Using the information
1 - Translate this sentence from the pitch-framing passage into Spanish: "The discussion and the debate are far from over."
2 - Quote the pitch-framing passage word for word, starting at "Before pitch-framing became" and stopping after "more traditional measures.".
3 - Continue the passage on pitch-framing in baseball from its last sentence.

Passage
★ ★ ★

When you consider that Barry Bonds was “only” worth about 0.78 extra runs above average per game during the 2001-2004 seasons, the height of his insane, steroid-fueled, record-breaking production streak, the potential value of pitch-framing comes into sharp relief. Indeed, the 2016 MLB offensive leaders were Mike Trout (AL) and Joey Votto (NL), worth 56.2 and 51.2 extra runs per season (around one-third of a run per game), respectively. According to the data, a good pitch-framer is worth a good bit more than that. Pursuant to further analysis by Dan Turkenkopf, now Director of Baseball Research & Development for the Milwaukee Brewers, the average value of turning a single ball into a strike is 0.13 runs. Do that a few times per game, as good receivers do, and a surprising number of losses turn into wins.
Before pitch-framing became statistically quantifiable, Molina’s receiving skills were generally known and valued (to a point – he never made big money), but nebulous. His weak bat, on the other hand, was easier to see, and almost as easy to quantify. On account of this second factor, a good pitch-framer is still an undervalued asset to be exploited by smart general managers and an especially valued commodity to teams that don’t have the financial resources to pay for superstars by more traditional measures.
On the other hand, as more teams recognize the value of pitch-framing, we can expect both that the cost of a good pitch-framer will go up and that the advantage of having a good receiver will go down as teams focus on developing good ones, driving the value of framing down (in much the same way that, in the investing world, good trades get crowded and, on account of the paradox of skill, investors can get better yet find it harder to outperform). In other words, since we’re talking about zero sum games (both baseball and investing), if everybody’s good then nobody’s good. Indeed, there is some evidence, as yet inconclusive, that pitch-framing may already be a diminishing advantage.
That said, there will almost surely continue to be inefficiencies to exploit for those smart and creative enough to find them and hold onto them. “I hear people say silly things like, ‘What happens when everybody in baseball is smart?’” Bill James says. “That’s just ridiculous. One form of ignorance will always replace another. There will always be smart teams and dumb teams. As [comedian] Ron White said: ‘You can’t fix stupid.’” In the meantime, it’s “a lot easier to teach somebody how to frame a pitch than it would be to teach them how to hit homers and drive in runs,” as Toronto Blue Jay catcher Russell Martin notes.
When pitch-framing video analysis was in its infancy, it was discounted because the impact found was so large: “the results just seem too outlandish to be correct.” And it remains uncertain if pitch-framing is truly as significant as current analysis suggests. It remains unclear, for example, how to divide the credit between pitcher and catcher for pitch-framing (the umpire and the hitter have roles to play in this drama too). Surely the catcher deserves plaudits for framing the pitch but the pitcher had to hit that spot.
The discussion and the debate are far from over. But we do know that old-timers like Tim McCarver were a lot closer to being right than the analytics geeks, at least about pitch-framing. Even so, the easy answer for baseball front offices at this point is something like what Aristotle called the “golden mean,” what Confucius called the “doctrine of the mean” and what Buddhists call the “middle way,” which is the desirable middle between two extremes (or at least a happy medium), including both traditional scouting and analytics.

★ ★ ★

Available data
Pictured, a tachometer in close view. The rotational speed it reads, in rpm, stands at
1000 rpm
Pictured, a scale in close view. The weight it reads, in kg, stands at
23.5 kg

★ ★ ★

Expected outputs
1 - La discusión y el debate están lejos de haber terminado.

2 -
Before pitch-framing became statistically quantifiable, Molina’s receiving skills were generally known and valued (to a point – he never made big money), but nebulous. His weak bat, on the other hand, was easier to see, and almost as easy to quantify. On account of this second factor, a good pitch-framer is still an undervalued asset to be exploited by smart general managers and an especially valued commodity to teams that don’t have the financial resources to pay for superstars by more traditional measures.

3 -
Leave it to a stats guy, Dayn Perry, to offer up a great description of the ideal marriage between sabermetrics and traditional thinking: “A question that’s sometimes posed goes something like this: ‘Should you run an organization with scouts or statistics?’ My answer is the same [as] it would be if someone asked me: ‘Beer or tacos?’ Both, you fool. Why construct an either-or scenario where none need exist?” Happily, in many places today, both sides are increasingly getting along. “If you ask all the nerds in all the front offices, there’s a lot of respect for what people who played the game know about this stuff,” ESPN’s Sam Miller says (note that Miller is the other co-author of the great new book, The Only Rule Is It Has to Work).
Still, the people supposedly so committed to good analytic processes and data-driven decisions were wrong and almost surely really wrong for a surprisingly long time about pitch-framing (and may still be wrong on any number of matters). Even worse, they were often arrogantly wrong. Sabermetricians went around “[f]looding the inboxes of sports writers with VORP-laden snarky commentary,” while denying that baseball geeks don’t suffer from groupthink because they’re above such things. What they’re all about is “critically testing, analyzing, and evaluating ideas” (cough, cough). Consider too “the stat geeks [who] carry themselves with a pomposity that says to disagree with them is to challenge the very basis of science itself,” or who express “disdain for” old-time baseball men, who are seen as irredeemably “wrong.”
But why were these really smart, data-driven people so wrong? Regular readers should immediately intuit that even the most rigorously analytical stat-heads are as prone to human foibles, mistakes and biases as old-time baseball men (and everyone else). Daniel Kahneman, the world’s leading authority on human error, readily acknowledges making the same sorts of mistakes the rest of us do. “I never felt I was studying the stupidity of mankind in the third person. I always felt I was studying my own mistakes,” he says. Thus the haughty arrogance of the analytics experts was as badly misplaced as that of the traditionalists, as many now concede. “We were overcorrecting,” Fire Joe Morgan founder Mike Schur (a writer and producer for The Office and later the co-creator of Parks and Recreation and other television shows), told Slate. “We went too far in the direction of, screw all your traditional thinking. We have all the answers.” (Emphasis in original).
The most extreme practitioners of sabermetrics (and science generally) seem to think that it is possible precisely to measure everything or nearly everything and that anything that can’t be measured isn’t worth talking about. Some have grandiose visions of how complete our knowledge might be or become. But baseball, baseball analysis and investing all require as much art as science, with a certain level of subjective appreciation and understanding mixed in with hard data. And there is no good reason to think we’ll ever understand nearly as much as we hope and expect. The sad truth is that none of us is as good as we think we are.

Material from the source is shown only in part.